**The task:** Please return each line of the material that contains the word "Criminal". Case counts.

**Supplied entries:**
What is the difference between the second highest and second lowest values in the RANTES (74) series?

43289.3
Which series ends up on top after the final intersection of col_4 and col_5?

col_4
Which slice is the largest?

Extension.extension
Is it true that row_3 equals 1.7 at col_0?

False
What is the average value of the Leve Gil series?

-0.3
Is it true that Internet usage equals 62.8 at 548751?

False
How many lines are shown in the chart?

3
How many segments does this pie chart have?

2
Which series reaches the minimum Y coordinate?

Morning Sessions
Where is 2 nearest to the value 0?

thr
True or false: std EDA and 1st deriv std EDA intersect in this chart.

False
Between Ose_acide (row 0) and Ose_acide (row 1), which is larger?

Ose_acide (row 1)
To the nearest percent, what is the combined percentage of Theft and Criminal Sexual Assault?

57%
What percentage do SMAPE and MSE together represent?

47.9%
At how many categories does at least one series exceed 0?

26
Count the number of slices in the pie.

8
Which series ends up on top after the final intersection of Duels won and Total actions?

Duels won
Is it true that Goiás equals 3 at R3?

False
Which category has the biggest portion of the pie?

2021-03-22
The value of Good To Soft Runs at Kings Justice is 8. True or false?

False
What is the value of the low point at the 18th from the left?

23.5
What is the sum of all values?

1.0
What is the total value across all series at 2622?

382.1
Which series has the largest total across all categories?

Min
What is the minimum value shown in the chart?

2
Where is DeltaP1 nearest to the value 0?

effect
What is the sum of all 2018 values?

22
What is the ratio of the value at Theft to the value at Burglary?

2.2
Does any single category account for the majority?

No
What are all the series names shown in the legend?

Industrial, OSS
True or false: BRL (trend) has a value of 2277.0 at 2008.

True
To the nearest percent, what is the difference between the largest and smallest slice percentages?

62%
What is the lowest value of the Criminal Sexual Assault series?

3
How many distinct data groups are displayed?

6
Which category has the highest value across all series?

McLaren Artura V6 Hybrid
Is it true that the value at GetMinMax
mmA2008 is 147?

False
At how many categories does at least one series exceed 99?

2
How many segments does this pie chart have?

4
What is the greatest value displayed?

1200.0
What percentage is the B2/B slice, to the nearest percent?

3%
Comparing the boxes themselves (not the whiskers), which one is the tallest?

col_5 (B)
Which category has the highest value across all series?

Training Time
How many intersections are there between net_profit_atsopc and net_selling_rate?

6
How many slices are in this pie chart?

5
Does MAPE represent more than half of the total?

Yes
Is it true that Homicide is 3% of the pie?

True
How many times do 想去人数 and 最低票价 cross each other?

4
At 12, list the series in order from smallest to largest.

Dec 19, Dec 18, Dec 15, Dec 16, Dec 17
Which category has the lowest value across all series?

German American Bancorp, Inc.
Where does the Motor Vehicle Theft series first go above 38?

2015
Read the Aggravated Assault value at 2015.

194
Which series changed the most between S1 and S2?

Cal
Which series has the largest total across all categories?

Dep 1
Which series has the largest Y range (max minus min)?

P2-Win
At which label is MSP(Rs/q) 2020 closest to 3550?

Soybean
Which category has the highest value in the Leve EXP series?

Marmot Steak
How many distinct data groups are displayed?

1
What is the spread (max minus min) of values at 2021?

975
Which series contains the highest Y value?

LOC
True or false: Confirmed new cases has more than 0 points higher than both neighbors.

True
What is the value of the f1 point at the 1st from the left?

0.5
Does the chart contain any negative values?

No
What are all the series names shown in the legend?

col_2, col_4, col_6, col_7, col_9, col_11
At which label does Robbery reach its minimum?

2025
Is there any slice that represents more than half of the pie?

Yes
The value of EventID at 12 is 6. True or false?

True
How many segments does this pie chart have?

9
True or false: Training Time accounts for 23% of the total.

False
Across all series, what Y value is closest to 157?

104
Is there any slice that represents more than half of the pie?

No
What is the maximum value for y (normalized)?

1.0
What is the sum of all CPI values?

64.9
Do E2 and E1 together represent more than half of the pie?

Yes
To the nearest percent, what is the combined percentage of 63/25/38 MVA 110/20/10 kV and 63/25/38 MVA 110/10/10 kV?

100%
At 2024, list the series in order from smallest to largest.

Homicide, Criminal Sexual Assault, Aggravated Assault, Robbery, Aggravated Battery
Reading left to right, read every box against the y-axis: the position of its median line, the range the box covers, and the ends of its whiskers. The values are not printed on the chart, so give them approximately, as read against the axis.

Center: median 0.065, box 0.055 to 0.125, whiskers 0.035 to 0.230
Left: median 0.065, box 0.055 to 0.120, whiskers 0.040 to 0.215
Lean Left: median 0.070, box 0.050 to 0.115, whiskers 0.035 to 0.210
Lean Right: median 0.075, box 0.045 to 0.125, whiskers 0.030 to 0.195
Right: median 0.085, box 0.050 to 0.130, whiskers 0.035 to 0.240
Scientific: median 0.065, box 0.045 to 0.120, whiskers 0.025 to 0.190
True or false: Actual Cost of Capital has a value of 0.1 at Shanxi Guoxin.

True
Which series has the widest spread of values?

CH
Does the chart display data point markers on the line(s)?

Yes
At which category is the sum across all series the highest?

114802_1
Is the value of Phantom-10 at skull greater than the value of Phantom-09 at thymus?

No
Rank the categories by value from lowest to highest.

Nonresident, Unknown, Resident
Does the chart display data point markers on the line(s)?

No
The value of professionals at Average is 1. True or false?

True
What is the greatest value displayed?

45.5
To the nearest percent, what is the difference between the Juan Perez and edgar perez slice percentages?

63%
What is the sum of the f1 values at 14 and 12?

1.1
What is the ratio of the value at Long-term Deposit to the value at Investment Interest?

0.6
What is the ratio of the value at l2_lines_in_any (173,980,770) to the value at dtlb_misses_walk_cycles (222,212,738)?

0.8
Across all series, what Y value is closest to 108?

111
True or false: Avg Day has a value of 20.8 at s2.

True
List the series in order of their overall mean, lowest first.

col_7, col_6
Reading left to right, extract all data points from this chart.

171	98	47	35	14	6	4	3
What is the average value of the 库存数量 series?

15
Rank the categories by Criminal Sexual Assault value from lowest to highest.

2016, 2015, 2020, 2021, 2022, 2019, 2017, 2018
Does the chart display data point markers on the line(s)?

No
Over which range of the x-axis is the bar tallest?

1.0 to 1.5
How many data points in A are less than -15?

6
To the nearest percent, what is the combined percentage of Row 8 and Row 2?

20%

**Completed exercise:**
To the nearest percent, what is the combined percentage of Theft and Criminal Sexual Assault?
What is the lowest value of the Criminal Sexual Assault series?
Homicide, Criminal Sexual Assault, Aggravated Assault, Robbery, Aggravated Battery
Rank the categories by Criminal Sexual Assault value from lowest to highest.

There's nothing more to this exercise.